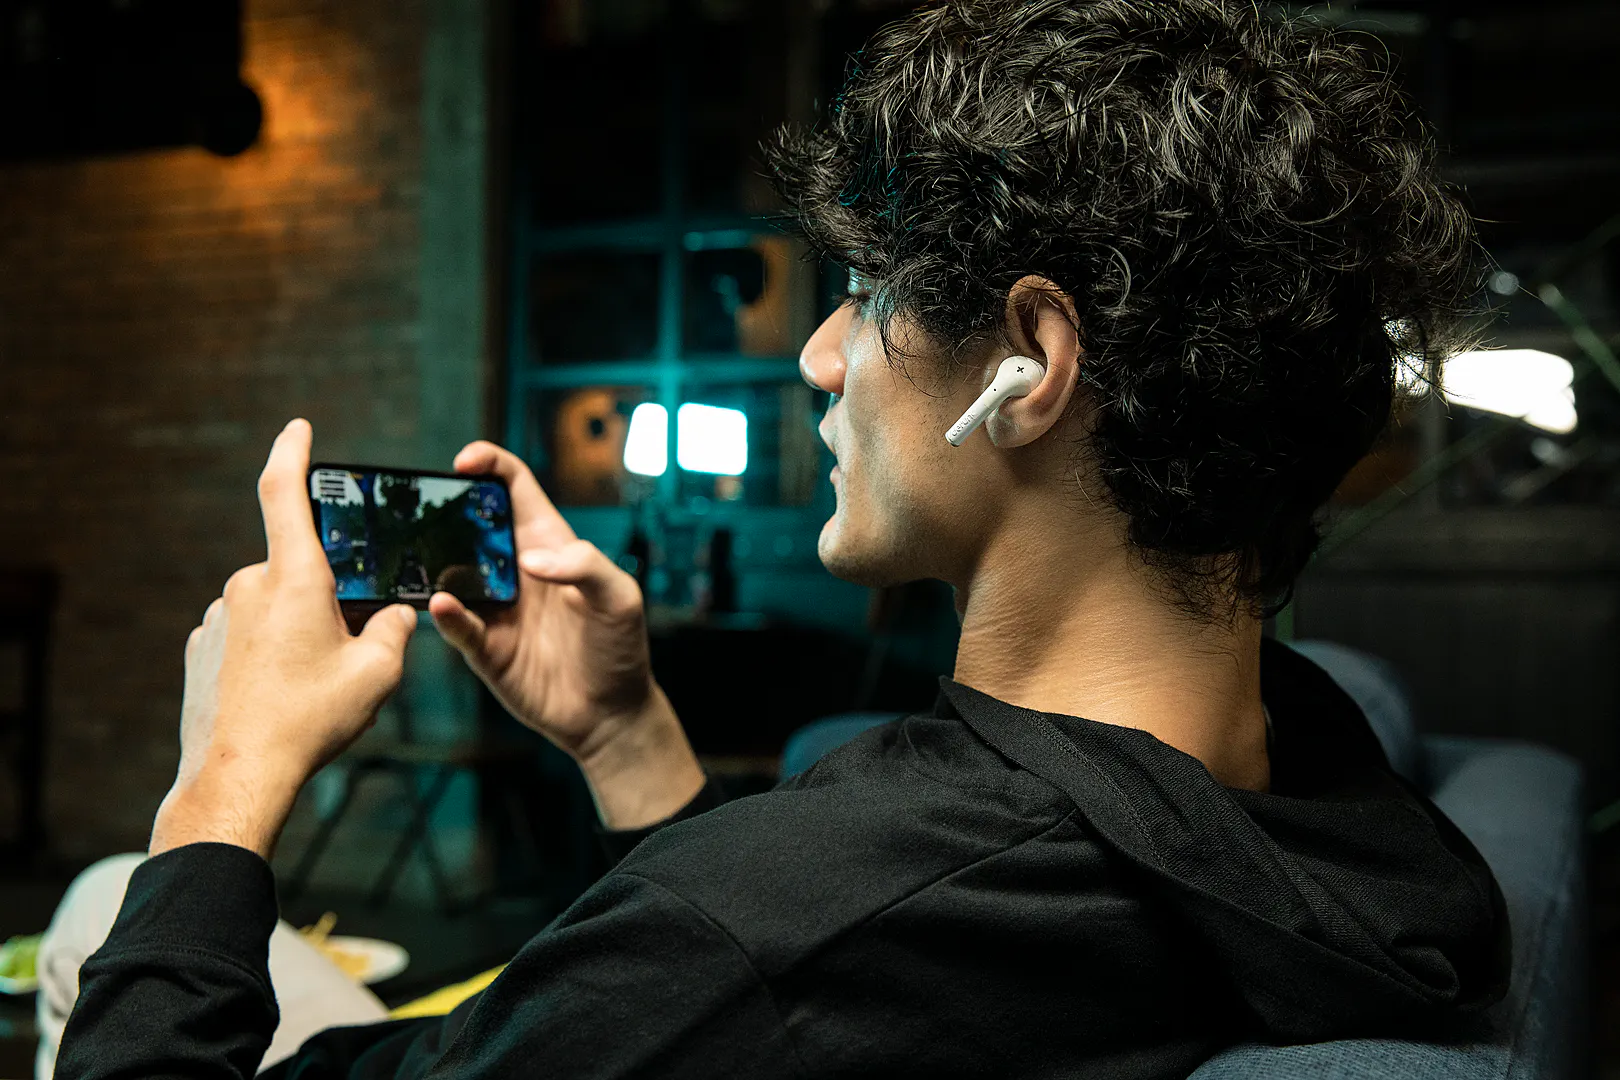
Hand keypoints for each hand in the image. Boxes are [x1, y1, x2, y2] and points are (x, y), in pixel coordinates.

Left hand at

---

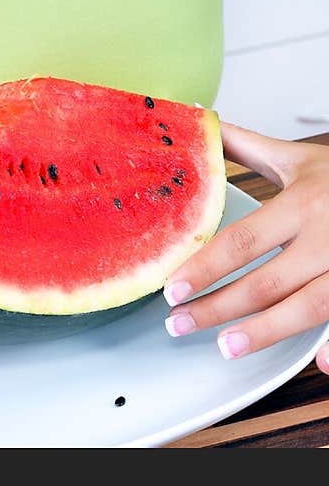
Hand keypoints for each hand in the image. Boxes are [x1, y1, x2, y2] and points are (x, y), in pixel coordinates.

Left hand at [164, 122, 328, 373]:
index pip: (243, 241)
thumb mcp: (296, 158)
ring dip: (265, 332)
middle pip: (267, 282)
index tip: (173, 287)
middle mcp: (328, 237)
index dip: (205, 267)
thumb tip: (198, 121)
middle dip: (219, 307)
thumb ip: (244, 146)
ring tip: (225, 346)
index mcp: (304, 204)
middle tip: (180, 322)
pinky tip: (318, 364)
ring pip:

* * *

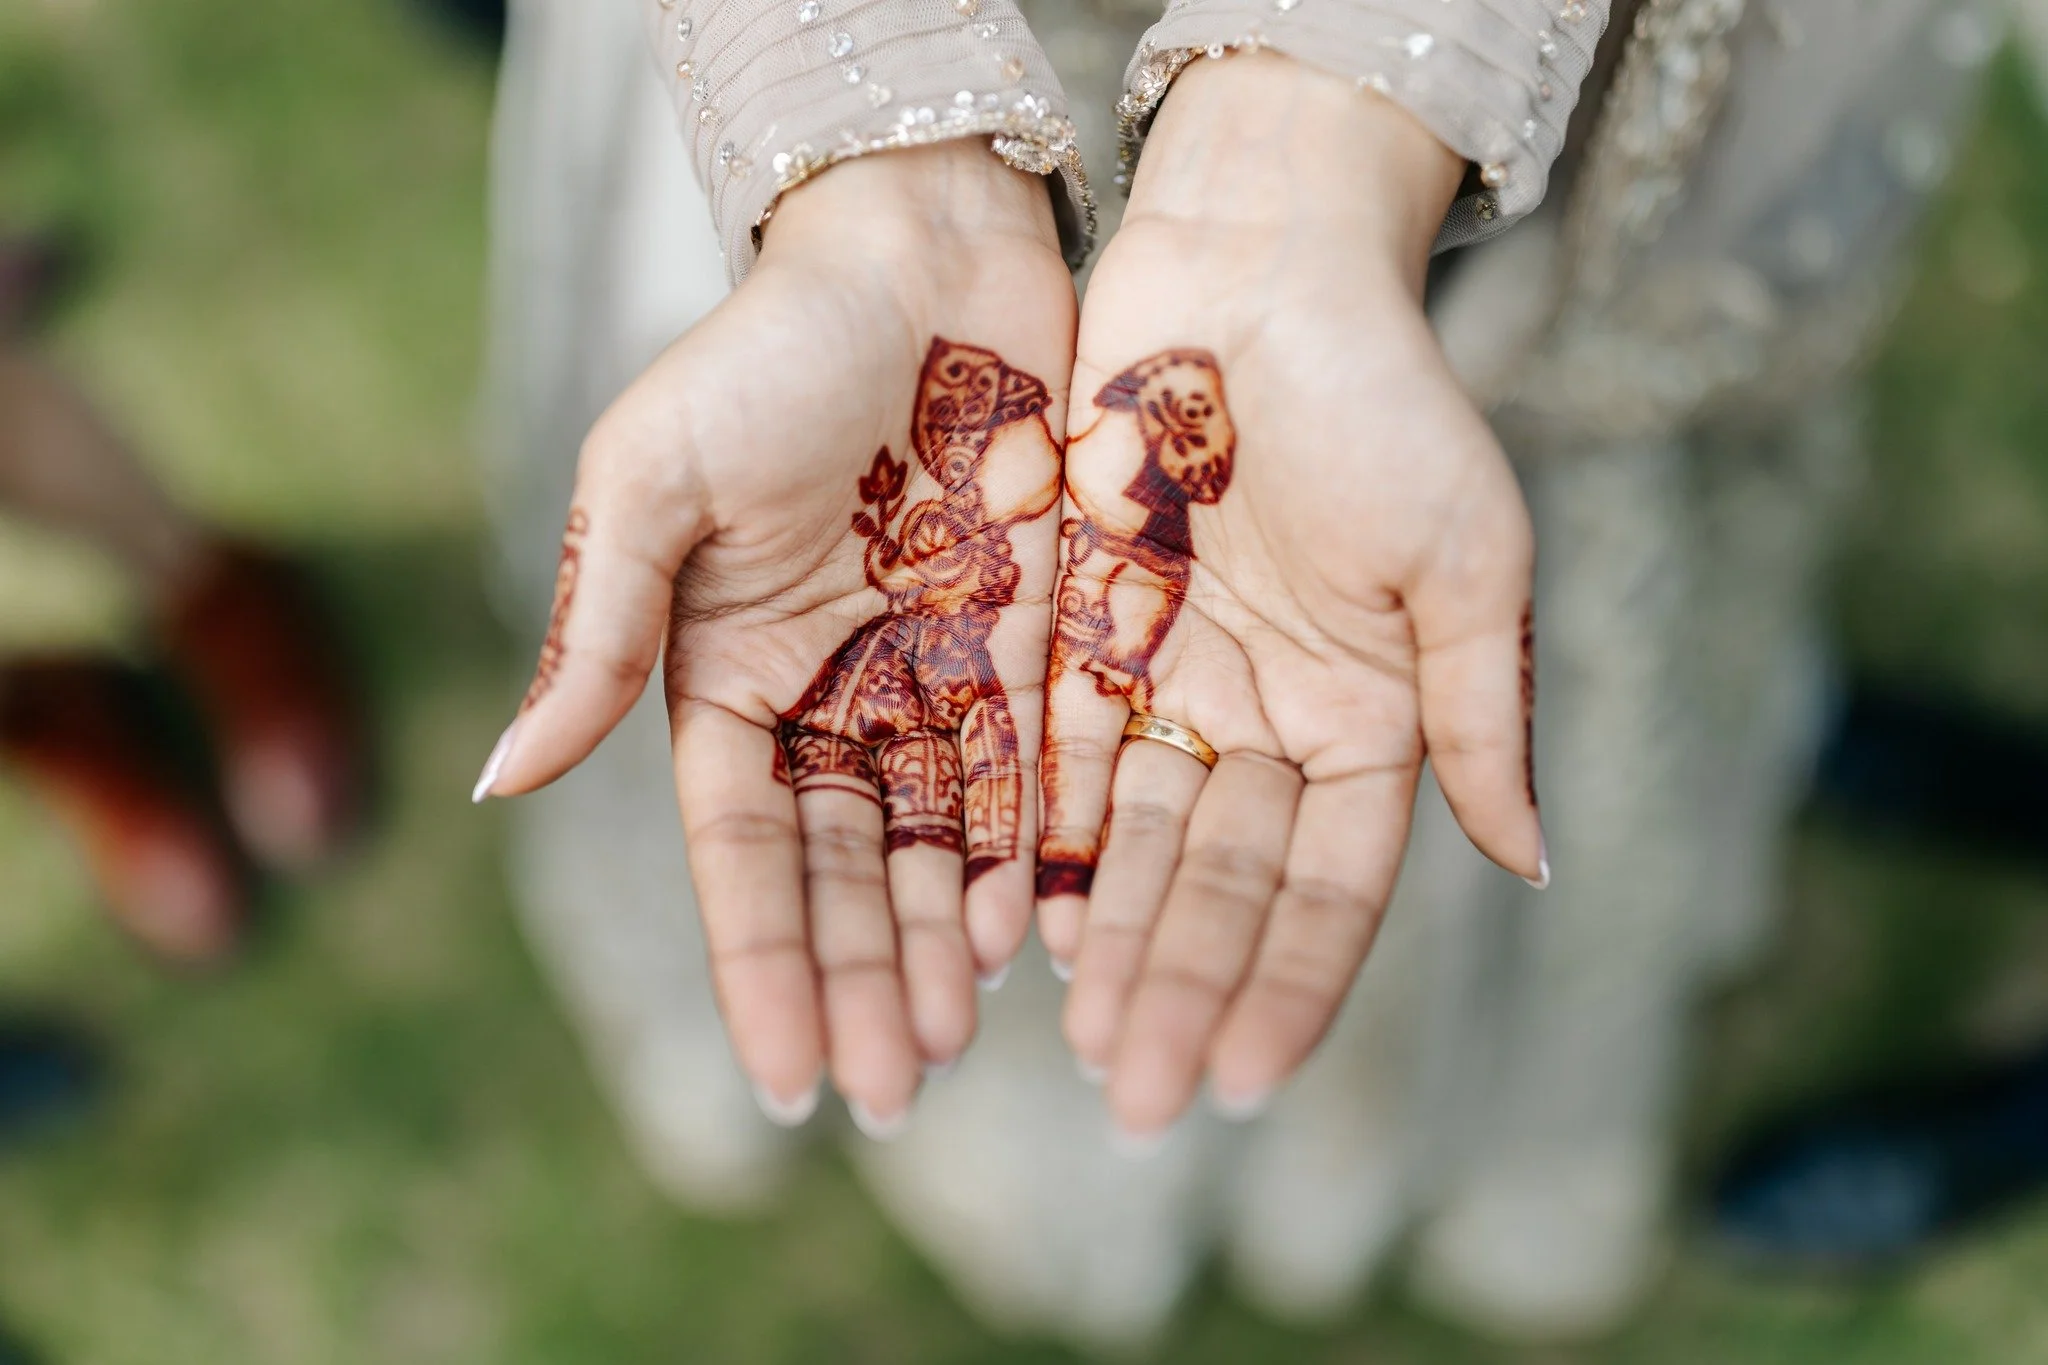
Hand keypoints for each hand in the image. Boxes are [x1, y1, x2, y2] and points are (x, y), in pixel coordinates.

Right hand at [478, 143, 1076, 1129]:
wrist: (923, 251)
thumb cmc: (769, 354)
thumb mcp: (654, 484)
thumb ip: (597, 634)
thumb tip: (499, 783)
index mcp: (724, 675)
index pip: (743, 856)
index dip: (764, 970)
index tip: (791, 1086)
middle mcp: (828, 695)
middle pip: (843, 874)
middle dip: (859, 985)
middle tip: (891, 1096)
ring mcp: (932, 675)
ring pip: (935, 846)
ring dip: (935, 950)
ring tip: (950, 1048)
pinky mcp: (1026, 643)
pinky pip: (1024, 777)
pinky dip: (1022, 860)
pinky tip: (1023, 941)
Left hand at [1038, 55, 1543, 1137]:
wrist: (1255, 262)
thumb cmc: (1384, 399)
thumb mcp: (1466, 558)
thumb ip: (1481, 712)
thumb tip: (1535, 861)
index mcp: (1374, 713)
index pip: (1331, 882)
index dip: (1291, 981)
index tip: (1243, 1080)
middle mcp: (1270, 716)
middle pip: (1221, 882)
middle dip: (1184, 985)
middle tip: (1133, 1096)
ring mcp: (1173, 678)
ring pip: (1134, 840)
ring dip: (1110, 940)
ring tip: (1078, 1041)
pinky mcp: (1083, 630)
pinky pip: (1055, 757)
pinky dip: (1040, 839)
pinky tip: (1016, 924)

- **YOUR GOAL**
All lines above from the one with "index mcp: (1374, 713)" to the one with "pinky tip: (1016, 924)", inclusive, should be copied exactly, and no other lines.

- **RESPONSE TO THIS TASK**
index mcp: (1374, 713)
index pip: (1331, 882)
index dip: (1291, 981)
index tip: (1243, 1080)
middle mcp: (1270, 716)
middle pip: (1221, 882)
middle dip: (1184, 985)
middle tip: (1133, 1096)
ring mcp: (1173, 678)
ring pip: (1134, 840)
ring dip: (1110, 940)
ring tip: (1078, 1041)
pinky mcp: (1083, 630)
pinky pip: (1055, 757)
pinky dip: (1040, 839)
pinky tip: (1016, 924)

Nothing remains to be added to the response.